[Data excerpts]
::::
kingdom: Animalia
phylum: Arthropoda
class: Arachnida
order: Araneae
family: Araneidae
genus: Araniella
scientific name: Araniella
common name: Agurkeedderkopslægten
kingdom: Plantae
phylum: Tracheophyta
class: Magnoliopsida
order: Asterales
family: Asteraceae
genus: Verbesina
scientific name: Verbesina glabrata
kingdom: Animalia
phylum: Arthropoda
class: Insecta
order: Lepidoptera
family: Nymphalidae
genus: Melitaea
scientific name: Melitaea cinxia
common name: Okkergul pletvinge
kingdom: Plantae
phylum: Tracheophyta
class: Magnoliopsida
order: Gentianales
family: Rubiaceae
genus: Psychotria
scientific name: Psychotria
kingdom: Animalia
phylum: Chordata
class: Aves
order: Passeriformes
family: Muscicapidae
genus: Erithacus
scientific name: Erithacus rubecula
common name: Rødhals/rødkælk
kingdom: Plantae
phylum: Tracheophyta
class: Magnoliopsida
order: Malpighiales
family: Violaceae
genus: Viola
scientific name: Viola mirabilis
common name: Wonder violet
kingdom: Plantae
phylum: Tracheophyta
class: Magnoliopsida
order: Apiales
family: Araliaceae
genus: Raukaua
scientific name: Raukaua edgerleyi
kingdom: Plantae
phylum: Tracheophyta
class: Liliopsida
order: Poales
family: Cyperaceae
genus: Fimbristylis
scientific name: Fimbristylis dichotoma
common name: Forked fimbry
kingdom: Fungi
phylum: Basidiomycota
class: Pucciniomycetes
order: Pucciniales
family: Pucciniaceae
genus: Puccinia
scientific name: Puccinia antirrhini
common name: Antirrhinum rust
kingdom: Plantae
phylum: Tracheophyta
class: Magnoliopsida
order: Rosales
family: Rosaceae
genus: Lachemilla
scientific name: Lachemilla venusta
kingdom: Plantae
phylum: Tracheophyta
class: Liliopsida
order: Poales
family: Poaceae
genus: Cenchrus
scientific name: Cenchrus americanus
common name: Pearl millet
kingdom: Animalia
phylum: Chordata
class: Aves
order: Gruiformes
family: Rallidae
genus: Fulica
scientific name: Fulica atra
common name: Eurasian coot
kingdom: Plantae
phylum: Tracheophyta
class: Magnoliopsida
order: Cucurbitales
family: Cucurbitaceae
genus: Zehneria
::::
[Job]
Retype everything from the line containing "family: Nymphalidae" down to the end of the rows, both ends included.

[Output below]
family: Nymphalidae
genus: Melitaea
scientific name: Melitaea cinxia
common name: Okkergul pletvinge
kingdom: Plantae
phylum: Tracheophyta
class: Magnoliopsida
order: Gentianales
family: Rubiaceae
genus: Psychotria
scientific name: Psychotria
kingdom: Animalia
phylum: Chordata
class: Aves
order: Passeriformes
family: Muscicapidae
genus: Erithacus
scientific name: Erithacus rubecula
common name: Rødhals/rødkælk
kingdom: Plantae
phylum: Tracheophyta
class: Magnoliopsida
order: Malpighiales
family: Violaceae
genus: Viola
scientific name: Viola mirabilis
common name: Wonder violet
kingdom: Plantae
phylum: Tracheophyta
class: Magnoliopsida
order: Apiales
family: Araliaceae
genus: Raukaua
scientific name: Raukaua edgerleyi
kingdom: Plantae
phylum: Tracheophyta
class: Liliopsida
order: Poales
family: Cyperaceae
genus: Fimbristylis
scientific name: Fimbristylis dichotoma
common name: Forked fimbry
kingdom: Fungi
phylum: Basidiomycota
class: Pucciniomycetes
order: Pucciniales
family: Pucciniaceae
genus: Puccinia
scientific name: Puccinia antirrhini
common name: Antirrhinum rust
kingdom: Plantae
phylum: Tracheophyta
class: Magnoliopsida
order: Rosales
family: Rosaceae
genus: Lachemilla
scientific name: Lachemilla venusta
kingdom: Plantae
phylum: Tracheophyta
class: Liliopsida
order: Poales
family: Poaceae
genus: Cenchrus
scientific name: Cenchrus americanus
common name: Pearl millet
kingdom: Animalia
phylum: Chordata
class: Aves
order: Gruiformes
family: Rallidae
genus: Fulica
scientific name: Fulica atra
common name: Eurasian coot
kingdom: Plantae
phylum: Tracheophyta
class: Magnoliopsida
order: Cucurbitales
family: Cucurbitaceae
genus: Zehneria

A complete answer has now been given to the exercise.